■ TEXTO:
☆ ☆ ☆ ☆ ☆ ☆ ☆
3 de nov. de 2008

Buzina da vida

Olha que ironia. Para renovar sua carteira de motorista, forçaram Alice a estacionar em local proibido: uma sala de aula apertada com trinta adultos com cara de criança que aprontou no trânsito.
Alice não tinha multas e manejava muito bem a embreagem em aclives. Até sua foto na carteira antiga não era das piores. Nem por isso o novo código de trânsito deixou de punir essa exemplar motorista inutilizando horas preciosas da sua vida.
Por três noites de quatro longas horas cada, Alice teria que ficar em fila dupla com estranhos. Ela não sabia se eles também gostavam de cantar dentro do carro, se compravam bergamota na esquina, se passavam cera líquida, se usavam buzina de vaca.
De um lado, novatos que precisavam aprender alguma coisa. De outro, macacos velhos que tiveram suas carteiras apreendidas e não havia escapatória. E no meio a Alice, que podia estar em casa vendo novela. Mas a covarde ficou com medo de fazer a prova e bater de frente com questões de física. Dois corpos não ocupam o mesmo espaço. Correto? E se o espaço fosse a sua cama e os corpos em questão, o de Alice e seu marido?
☆ ☆ ☆ ☆ ☆ ☆ ☆
■ DADOS:
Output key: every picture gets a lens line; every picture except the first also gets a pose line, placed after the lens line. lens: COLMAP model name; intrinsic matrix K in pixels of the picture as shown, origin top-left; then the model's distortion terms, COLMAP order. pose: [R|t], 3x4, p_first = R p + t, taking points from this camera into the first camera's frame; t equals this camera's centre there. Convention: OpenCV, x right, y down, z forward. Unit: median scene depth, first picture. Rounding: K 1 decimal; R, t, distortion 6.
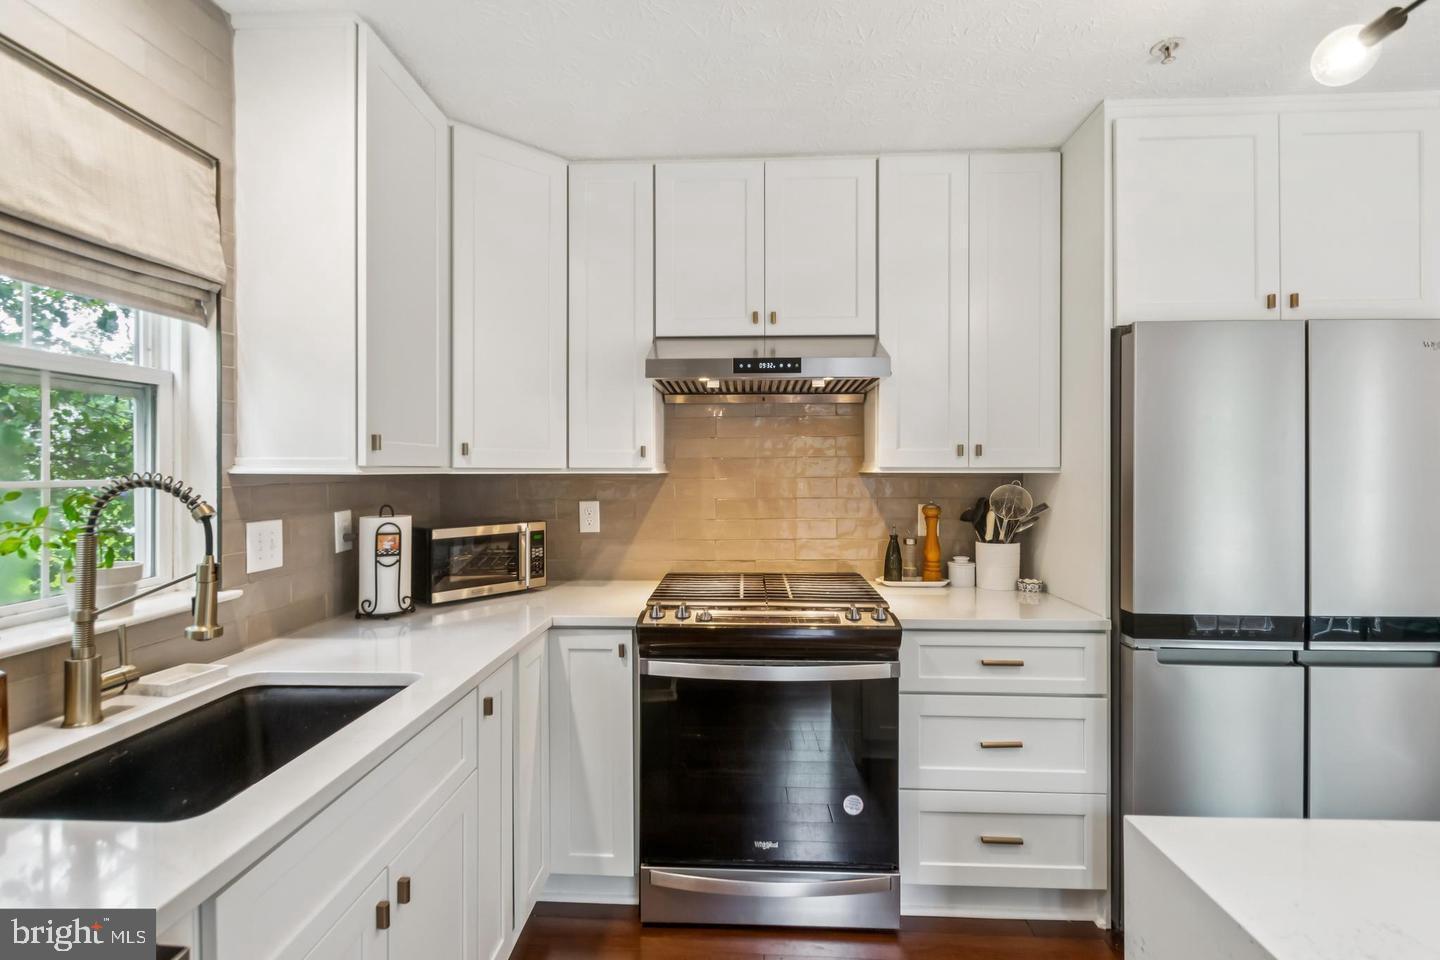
lens RADIAL K [[682.6, 0, 718.4], [0, 682.6, 472.9], [0, 0, 1]] dist [0.003760, -0.000123]
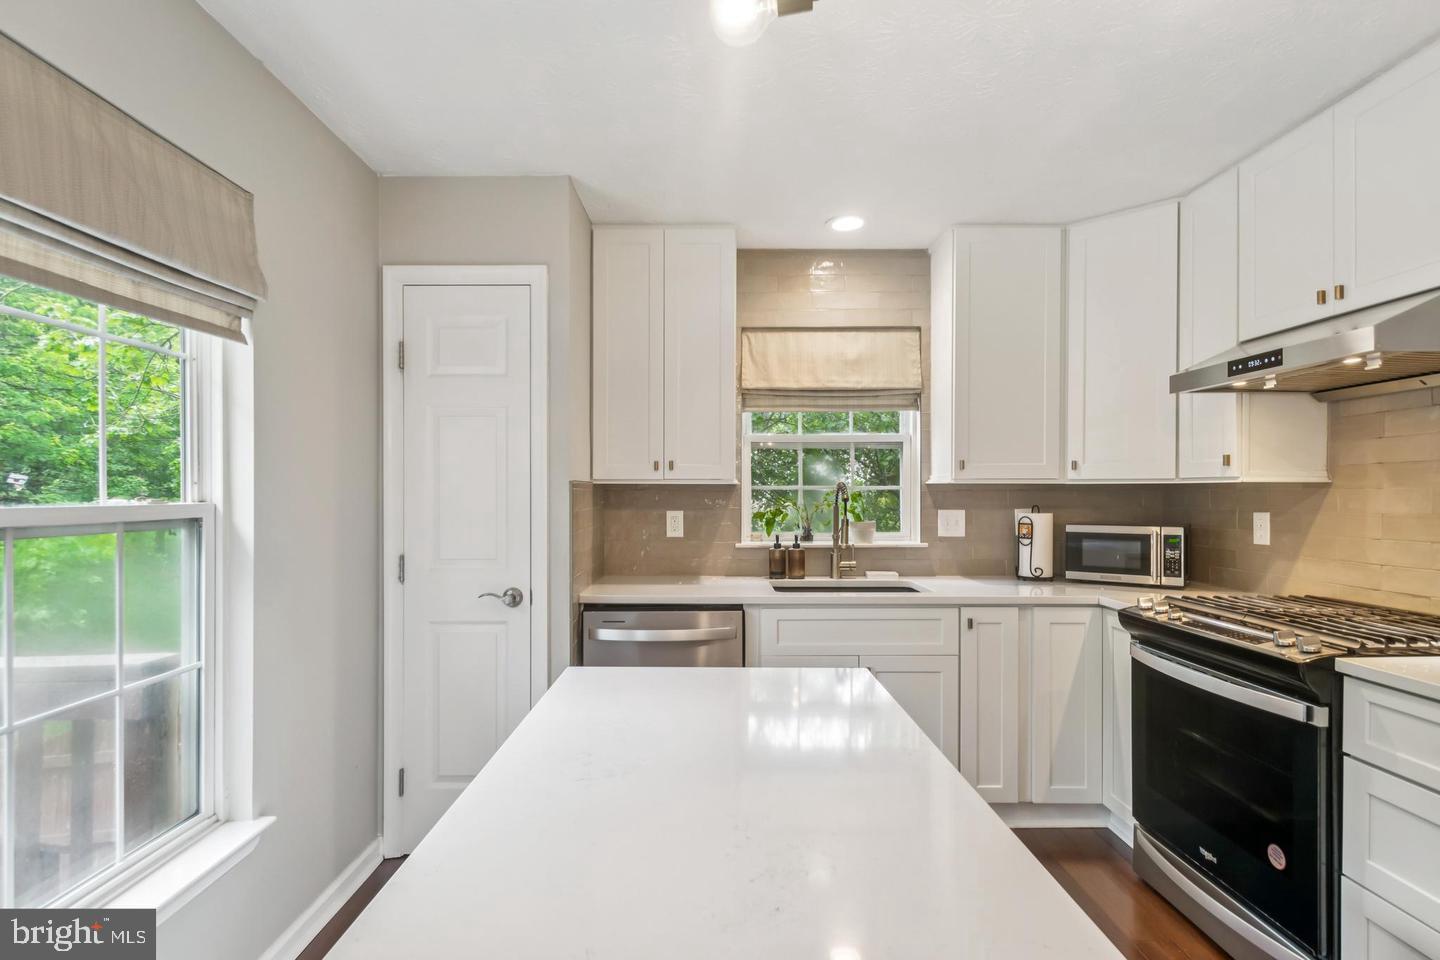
☆ ☆ ☆ ☆ ☆ ☆ ☆
■ TAREFAS:
a. Transcreva do texto o trecho que começa em "Alice não tinha" e vai até "da sua vida.", incluindo essas palavras.
b. Segundo o texto, por quantas noites e por quantas horas em cada uma Alice teria de ficar na sala de aula?

■ RESPOSTAS ESPERADAS:
a.
Alice não tinha multas e manejava muito bem a embreagem em aclives. Até sua foto na carteira antiga não era das piores. Nem por isso o novo código de trânsito deixou de punir essa exemplar motorista inutilizando horas preciosas da sua vida.

b. Três noites, de quatro horas cada.